Collected data entries:

************

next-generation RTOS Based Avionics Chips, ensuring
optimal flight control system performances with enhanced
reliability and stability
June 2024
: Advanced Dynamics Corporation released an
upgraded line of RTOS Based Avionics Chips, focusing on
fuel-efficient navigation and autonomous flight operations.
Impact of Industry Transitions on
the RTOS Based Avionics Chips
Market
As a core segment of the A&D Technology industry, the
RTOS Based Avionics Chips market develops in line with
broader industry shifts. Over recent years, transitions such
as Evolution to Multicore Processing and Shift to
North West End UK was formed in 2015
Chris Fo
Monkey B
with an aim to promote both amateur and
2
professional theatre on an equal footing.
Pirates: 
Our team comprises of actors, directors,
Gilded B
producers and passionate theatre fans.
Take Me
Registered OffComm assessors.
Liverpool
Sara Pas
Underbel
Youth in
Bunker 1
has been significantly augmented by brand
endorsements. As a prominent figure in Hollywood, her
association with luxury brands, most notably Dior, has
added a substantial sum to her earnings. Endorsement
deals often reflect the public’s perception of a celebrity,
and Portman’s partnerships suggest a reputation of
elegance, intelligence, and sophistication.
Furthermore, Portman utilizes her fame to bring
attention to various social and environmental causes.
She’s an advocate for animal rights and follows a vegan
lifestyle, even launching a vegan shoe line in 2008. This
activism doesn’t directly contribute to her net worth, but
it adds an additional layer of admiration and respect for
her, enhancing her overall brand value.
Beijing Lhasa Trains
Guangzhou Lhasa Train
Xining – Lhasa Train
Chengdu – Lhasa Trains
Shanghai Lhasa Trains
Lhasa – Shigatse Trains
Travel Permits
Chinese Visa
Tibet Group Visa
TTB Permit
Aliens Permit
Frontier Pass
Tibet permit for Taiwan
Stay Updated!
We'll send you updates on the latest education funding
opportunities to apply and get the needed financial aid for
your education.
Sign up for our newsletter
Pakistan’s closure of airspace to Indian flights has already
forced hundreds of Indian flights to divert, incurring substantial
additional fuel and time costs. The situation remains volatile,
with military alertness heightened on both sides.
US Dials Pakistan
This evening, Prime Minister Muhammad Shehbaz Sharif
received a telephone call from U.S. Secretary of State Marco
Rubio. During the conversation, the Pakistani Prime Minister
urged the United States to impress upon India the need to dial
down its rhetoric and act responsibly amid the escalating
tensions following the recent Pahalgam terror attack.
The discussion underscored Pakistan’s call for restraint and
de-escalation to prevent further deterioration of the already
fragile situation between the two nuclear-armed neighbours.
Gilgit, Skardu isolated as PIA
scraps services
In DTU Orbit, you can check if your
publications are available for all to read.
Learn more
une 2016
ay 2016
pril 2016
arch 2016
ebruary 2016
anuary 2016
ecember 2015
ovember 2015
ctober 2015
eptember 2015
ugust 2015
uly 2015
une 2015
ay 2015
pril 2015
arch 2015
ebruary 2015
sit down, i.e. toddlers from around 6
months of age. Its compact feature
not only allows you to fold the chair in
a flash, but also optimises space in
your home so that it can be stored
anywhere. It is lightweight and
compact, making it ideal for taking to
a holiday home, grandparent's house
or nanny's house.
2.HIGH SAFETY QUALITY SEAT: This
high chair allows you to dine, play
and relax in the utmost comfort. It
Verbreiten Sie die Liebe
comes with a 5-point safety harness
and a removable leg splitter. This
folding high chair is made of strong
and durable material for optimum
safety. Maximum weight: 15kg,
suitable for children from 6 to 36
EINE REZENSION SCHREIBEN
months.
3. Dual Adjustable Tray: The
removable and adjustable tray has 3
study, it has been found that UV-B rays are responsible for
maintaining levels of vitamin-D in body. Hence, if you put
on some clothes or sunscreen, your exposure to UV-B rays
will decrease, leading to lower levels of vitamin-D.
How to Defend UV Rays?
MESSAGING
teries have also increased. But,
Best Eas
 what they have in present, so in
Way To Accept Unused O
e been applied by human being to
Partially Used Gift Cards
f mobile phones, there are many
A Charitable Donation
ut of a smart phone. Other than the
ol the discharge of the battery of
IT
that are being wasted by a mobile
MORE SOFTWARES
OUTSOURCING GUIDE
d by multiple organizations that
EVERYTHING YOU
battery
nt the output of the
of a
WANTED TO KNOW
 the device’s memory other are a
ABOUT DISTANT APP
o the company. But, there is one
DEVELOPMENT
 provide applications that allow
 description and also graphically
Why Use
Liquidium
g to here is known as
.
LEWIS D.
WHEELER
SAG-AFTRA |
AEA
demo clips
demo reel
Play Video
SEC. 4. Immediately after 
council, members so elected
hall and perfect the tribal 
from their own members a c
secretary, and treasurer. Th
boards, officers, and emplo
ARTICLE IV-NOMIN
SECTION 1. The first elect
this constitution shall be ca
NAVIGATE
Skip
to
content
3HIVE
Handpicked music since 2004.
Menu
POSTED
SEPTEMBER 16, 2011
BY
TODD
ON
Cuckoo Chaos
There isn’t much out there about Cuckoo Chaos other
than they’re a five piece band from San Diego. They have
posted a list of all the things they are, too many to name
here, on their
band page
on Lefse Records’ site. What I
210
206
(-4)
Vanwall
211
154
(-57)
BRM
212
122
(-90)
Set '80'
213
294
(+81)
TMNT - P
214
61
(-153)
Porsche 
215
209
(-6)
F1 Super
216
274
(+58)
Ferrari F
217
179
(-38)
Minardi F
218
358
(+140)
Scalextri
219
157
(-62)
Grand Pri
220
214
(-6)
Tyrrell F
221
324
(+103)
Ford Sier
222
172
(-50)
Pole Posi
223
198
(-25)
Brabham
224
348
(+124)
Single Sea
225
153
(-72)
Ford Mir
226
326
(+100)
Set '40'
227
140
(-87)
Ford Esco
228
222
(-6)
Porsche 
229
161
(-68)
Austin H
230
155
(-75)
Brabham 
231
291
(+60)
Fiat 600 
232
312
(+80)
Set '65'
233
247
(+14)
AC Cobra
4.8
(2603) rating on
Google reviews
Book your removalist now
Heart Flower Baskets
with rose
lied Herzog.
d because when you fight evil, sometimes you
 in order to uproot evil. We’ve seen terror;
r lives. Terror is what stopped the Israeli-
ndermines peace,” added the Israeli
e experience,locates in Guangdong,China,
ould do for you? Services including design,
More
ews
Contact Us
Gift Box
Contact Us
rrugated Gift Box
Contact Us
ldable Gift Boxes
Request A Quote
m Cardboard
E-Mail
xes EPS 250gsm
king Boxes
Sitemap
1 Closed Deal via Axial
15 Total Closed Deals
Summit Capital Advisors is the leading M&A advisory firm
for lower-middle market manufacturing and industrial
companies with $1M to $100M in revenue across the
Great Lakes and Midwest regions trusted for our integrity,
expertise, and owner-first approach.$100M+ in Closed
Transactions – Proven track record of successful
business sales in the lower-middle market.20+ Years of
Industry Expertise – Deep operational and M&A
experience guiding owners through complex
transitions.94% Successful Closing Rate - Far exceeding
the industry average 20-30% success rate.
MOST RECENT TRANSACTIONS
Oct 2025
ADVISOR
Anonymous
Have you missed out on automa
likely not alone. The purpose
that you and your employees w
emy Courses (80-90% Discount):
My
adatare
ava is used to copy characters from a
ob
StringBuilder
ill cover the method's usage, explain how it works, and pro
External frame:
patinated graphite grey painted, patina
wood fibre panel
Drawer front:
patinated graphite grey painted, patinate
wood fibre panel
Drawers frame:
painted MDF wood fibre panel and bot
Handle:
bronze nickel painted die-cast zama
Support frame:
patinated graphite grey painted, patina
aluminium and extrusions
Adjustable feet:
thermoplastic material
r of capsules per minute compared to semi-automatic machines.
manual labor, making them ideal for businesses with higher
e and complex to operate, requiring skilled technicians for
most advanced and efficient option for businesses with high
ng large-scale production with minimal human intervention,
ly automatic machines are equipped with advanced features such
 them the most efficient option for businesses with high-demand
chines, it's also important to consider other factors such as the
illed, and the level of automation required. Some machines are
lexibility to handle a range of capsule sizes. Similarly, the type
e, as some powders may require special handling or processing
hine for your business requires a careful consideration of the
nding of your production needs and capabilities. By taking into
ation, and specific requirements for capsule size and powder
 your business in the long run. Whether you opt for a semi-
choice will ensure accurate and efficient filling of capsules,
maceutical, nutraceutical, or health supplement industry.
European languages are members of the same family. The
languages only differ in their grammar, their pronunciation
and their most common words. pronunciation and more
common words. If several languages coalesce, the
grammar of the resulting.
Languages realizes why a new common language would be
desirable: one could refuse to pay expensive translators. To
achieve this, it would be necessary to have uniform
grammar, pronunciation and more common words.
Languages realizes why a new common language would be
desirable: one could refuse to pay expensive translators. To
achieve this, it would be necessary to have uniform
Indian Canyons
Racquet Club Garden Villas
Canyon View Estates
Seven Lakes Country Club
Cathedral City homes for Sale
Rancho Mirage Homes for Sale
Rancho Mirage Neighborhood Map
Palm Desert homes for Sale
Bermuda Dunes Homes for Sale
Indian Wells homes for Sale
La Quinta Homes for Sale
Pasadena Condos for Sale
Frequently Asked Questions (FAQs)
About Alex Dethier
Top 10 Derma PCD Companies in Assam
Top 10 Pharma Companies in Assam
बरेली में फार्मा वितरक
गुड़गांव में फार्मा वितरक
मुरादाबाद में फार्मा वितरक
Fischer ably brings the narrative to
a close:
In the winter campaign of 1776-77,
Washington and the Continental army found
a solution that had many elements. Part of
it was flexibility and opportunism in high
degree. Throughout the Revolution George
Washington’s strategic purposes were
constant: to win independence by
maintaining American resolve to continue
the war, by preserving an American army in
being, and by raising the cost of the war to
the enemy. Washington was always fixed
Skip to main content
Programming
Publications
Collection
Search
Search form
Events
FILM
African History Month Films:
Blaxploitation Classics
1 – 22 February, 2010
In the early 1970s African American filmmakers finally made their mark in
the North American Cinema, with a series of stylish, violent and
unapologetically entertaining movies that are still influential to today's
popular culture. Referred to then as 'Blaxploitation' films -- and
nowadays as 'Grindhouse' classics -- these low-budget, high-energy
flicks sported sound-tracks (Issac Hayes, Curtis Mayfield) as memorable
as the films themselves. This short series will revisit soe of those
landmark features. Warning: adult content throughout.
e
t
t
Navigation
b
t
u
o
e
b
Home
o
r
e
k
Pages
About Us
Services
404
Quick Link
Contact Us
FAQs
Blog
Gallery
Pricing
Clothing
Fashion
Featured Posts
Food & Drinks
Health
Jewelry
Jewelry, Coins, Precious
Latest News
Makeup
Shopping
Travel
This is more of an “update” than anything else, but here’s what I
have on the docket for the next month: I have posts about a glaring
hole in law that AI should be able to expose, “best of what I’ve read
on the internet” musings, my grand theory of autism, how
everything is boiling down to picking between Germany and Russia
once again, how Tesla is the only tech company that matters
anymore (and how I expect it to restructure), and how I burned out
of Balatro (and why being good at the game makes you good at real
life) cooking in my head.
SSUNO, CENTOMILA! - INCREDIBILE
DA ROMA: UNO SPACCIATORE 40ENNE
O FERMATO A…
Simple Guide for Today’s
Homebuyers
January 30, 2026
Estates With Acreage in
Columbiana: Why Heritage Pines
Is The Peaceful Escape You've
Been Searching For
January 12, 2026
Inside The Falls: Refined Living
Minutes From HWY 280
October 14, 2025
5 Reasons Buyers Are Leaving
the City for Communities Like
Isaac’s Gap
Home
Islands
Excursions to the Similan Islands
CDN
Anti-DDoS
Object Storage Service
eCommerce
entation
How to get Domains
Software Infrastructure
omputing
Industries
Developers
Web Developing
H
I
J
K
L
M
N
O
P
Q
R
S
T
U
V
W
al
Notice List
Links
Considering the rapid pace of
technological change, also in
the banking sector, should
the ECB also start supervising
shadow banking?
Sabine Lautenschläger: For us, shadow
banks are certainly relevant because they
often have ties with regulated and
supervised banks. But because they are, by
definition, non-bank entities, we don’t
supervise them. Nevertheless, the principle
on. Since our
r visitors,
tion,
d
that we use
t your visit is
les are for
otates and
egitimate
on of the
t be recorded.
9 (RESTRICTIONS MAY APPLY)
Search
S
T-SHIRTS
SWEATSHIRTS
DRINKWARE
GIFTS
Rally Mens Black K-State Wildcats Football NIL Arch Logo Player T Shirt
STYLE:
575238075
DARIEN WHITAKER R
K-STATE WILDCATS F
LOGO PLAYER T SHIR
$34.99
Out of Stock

************

* _What the task requires_: Count the lines in the preceding entries that contain the string "education", and state only the resulting number.

* _Expected output_: 2